YOUR INSTRUCTIONS - Retype exactly the lines from the one holding "Courses dropped on" through the final line of the data, both included.

DATASET RECORDS -
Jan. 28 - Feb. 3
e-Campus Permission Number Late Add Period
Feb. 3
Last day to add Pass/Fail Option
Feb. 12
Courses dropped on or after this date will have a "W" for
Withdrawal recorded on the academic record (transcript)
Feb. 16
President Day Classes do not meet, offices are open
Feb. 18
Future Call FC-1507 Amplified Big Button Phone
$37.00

ANSWER BELOW -
Courses dropped on or after this date will have a "W" for
Withdrawal recorded on the academic record (transcript)
Feb. 16
President Day Classes do not meet, offices are open
Feb. 18
Future Call FC-1507 Amplified Big Button Phone
$37.00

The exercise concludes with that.